The 2010 H-1B visa cap remains unfilled. Each year, the U.S. government allocates 65,000 temporary employment visas for foreign-national workers engaging in “specialty occupations.” Specialty occupations are jobs that require theoretical or technical expertise in a specialized field and a bachelor’s degree or its equivalent. Examples include engineers, computer programmers, and accountants.
An additional 20,000 H-1B visas are made available to individuals with advanced degrees from U.S. institutions. Employers may file new H-1B petitions on behalf of prospective foreign employees beginning on April 1st of each year.
When the U.S. Citizenship & Immigration Service (USCIS) receives more than 65,000 petitions, it conducts a lottery to fill the available slots. Such was the case last year, when USCIS received approximately 163,000 petitions in the first five days of filing. This year, however, the financial crisis has caused a spike in job loss and, as a consequence, fewer H-1B petitions. As of June 12, 2009 (six weeks into the filing period), USCIS had received only 44,400 cap-subject H-1B petitions.
Thus, foreign-born workers capable of obtaining a specialty occupation should be aware of the continued availability of H-1B visas this year.
New passport office opens in Minneapolis
The Department of State opened a new passport office in downtown Minneapolis in May 2009. The office will process passport applications for U.S. citizens with urgent or emergency travel needs. Previously, Minnesotans had to apply through the passport office in Chicago to obtain an emergency passport. The new office will benefit many Minnesotans, especially now that U.S. citizens need a passport to enter the U.S., even if traveling from Mexico or Canada. The new passport office is located at 212 South Third Avenue in Minneapolis.
Attorney General restores foreign nationals’ right to effective assistance of counsel
Attorney General Eric Holder, on June 3, 2009, restored the right of foreign nationals to effective assistance of counsel in immigration court proceedings. Mr. Holder vacated the order of previous Attorney General Michael Mukasey in the case Matter of Compean. Shortly before leaving office last January, Mr. Mukasey issued the order in Compean, severely limiting the ability of non-citizens to make claims of ineffective assistance of counsel in immigration court proceedings. Traditionally, an individual ordered deported has been able to attempt to have his immigration court case reopened by proving that errors committed by his attorney affected the outcome of his case. In Compean, Mr. Mukasey concluded that there is no constitutional right to effective assistance of counsel in removal proceedings, and sought to reduce the ability of non-citizens to succeed with this argument. In his June 3rd order, Mr. Holder restored the framework previously used for reopening immigration court cases based on claims of ineffective assistance of counsel.

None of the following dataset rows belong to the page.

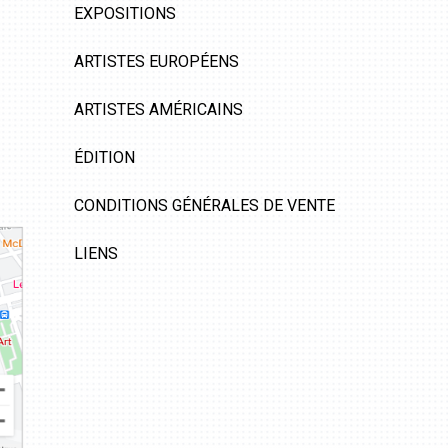
EXPOSITIONS
ARTISTES EUROPÉENS
ARTISTES AMÉRICAINS
ÉDITION
CONDITIONS GÉNÉRALES DE VENTE
LIENS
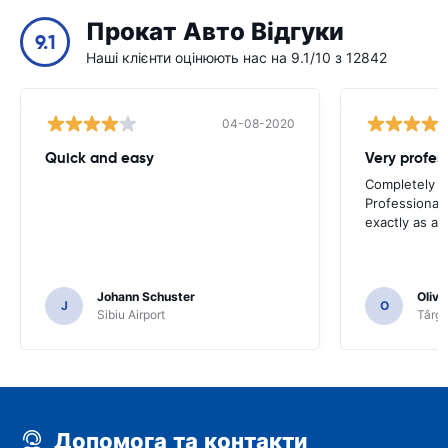
Прокат Авто Відгуки
9.1
Наші клієнти оцінюють нас на 9.1/10 з 12842
04-08-2020
Quick and easy
Completely sa
Professional 
exactly as ad
Johann Schuster
Olivi
J
O
Sibiu Airport
Târgu
Допомога та контакти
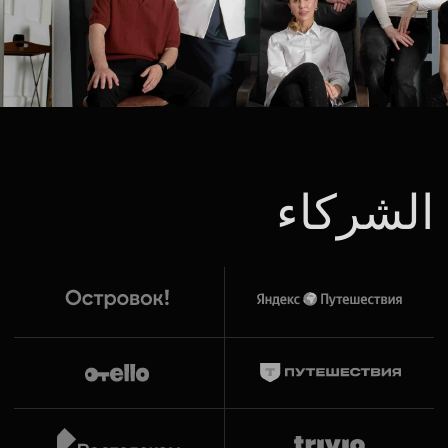
إدارة
تسليم العقار
للإدارة
زيادة الدخل
زيادة الإيرادات من خلال نموذج تشغيلي موحّد وإدارة احترافية
للإيرادات.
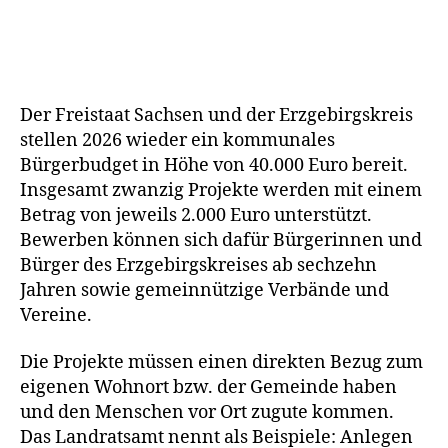
Der Freistaat Sachsen und der Erzgebirgskreis
stel­len 2026 wie­der ein kom­mu­na­les
Bürgerbudget in Höhe von 40.000 Euro bereit.
Insgesamt zwan­zig Projekte wer­den mit einem
Betrag von jeweils 2.000 Euro unter­stützt.
Bewerben kön­nen sich dafür Bürgerinnen und
Bürger des Erzgebirgskreises ab sech­zehn
Jahren sowie gemein­nüt­zi­ge Verbände und
Vereine.
Die Projekte müs­sen einen direk­ten Bezug zum
eige­nen Wohnort bzw. der Gemeinde haben
und den Menschen vor Ort zugu­te kom­men.
Das Landratsamt nennt als Beispiele: Anlegen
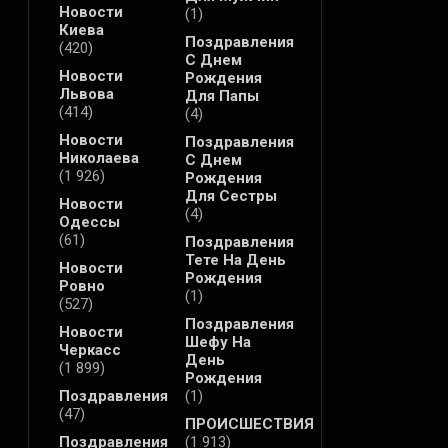
Новости
(1)
Киева
Поздравления
(420)
С Днем
Новости
Рождения
Львова
Для Папы
(414)
(4)
Новости
Поздравления
Николаева
С Днем
(1 926)
Рождения
Для Сестры
Новости
(4)
Одессы
(61)
Поздравления
Тете На День
Новости
Рождения
Ровно
(1)
(527)
Поздравления
Новости
Шефу На
Черкасс
День
(1 899)
Рождения
Поздравления
(1)
(47)
ПРОИСШЕСТВИЯ
Поздравления
(1 913)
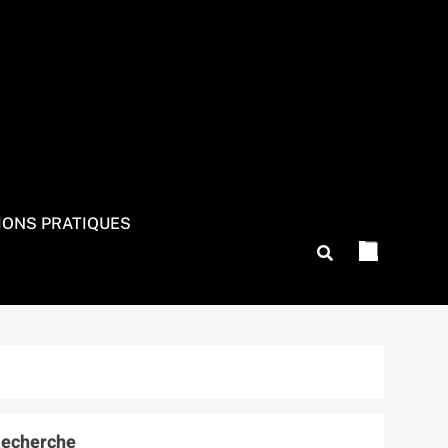
IONS PRATIQUES
echerche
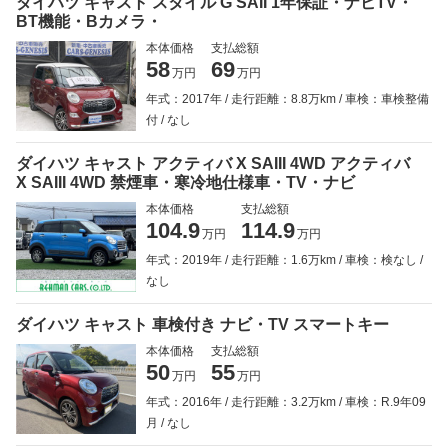
ダイハツ キャスト スタイル G SAII 1年保証・ナビTV・
BT機能・Bカメラ・
本体価格
支払総額
58
69
万円
万円
年式：2017年
走行距離：8.8万km
車検：車検整備
付
なし
ダイハツ キャスト アクティバ X SAIII 4WD アクティバ
X SAIII 4WD 禁煙車・寒冷地仕様車・TV・ナビ
本体価格
支払総額
104.9
114.9
万円
万円
年式：2019年
走行距離：1.6万km
車検：検なし
なし
ダイハツ キャスト 車検付き ナビ・TV スマートキー
本体価格
支払総額
50
55
万円
万円
年式：2016年
走行距離：3.2万km
車検：R.9年09
月
なし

Reuniting Families Act introduced in the Senate
On May 20, 2009, Senators Robert Menendez (D-NJ), Kirsten Gillibrand (D-NY), Charles Schumer (D-NY), and Edward Kennedy (D-MA) introduced the Reuniting Families Act (S-1085) in the U.S. Senate. The proposed legislation would reclassify the spouses and children of permanent residents (green-card holders) as “immediate relatives.” This reclassification would provide these spouses and children with the opportunity to obtain permanent residence in a matter of months, rather than waiting several years, as they must do under the current system. In addition, the bill would recapture unused visa numbers from past years, thus reducing the waiting period for numerous visa applicants. Of interest to foreign nationals who entered the U.S. unlawfully and subsequently married a U.S. citizen, the Act would eliminate the requirement that they secure a waiver before obtaining permanent residence. Currently, most individuals in this situation must depart the United States and apply for a waiver in order to return as a permanent resident. The waiver requires a showing that their absence from the U.S. would cause extreme hardship to their U.S. citizen spouse. This requirement deters many couples from initiating the green-card process because a denial of the waiver may cause the foreign spouse to remain outside the U.S. for a period of ten years.
Increased public support for legalization
A March 2009 Washington Post-ABC News poll revealed that a strong majority of the American public favors some form of legalization for those currently in the United States without lawful status. 61% of those polled favored such immigration reform, up from 48% just two years ago.
Secretary Napolitano announces new protection for widows
On June 9, 2009, Department of Homeland Security (DHS) Secretary Janet Napolitano announced a temporary reprieve from deportation for widows and widowers of U.S. citizens whose applications for permanent residency were denied due to the death of their spouses. The government’s position has been that where the American spouse dies within two years of marriage and the foreign spouse is not yet a permanent resident, the foreign spouse loses the right to obtain residency and may face deportation. Secretary Napolitano’s reprieve does not change the law, but will allow qualifying widows and widowers to avoid deportation for at least two years, while advocates lobby Congress to change the immigration laws regarding widows. Recipients of the reprieve may also apply for employment authorization during this two-year period.
Nothing in this article should be taken as legal advice for an individual case or situation. The information is intended to be general and should not be relied upon for any specific situation. For legal advice, consult an attorney experienced in immigration law.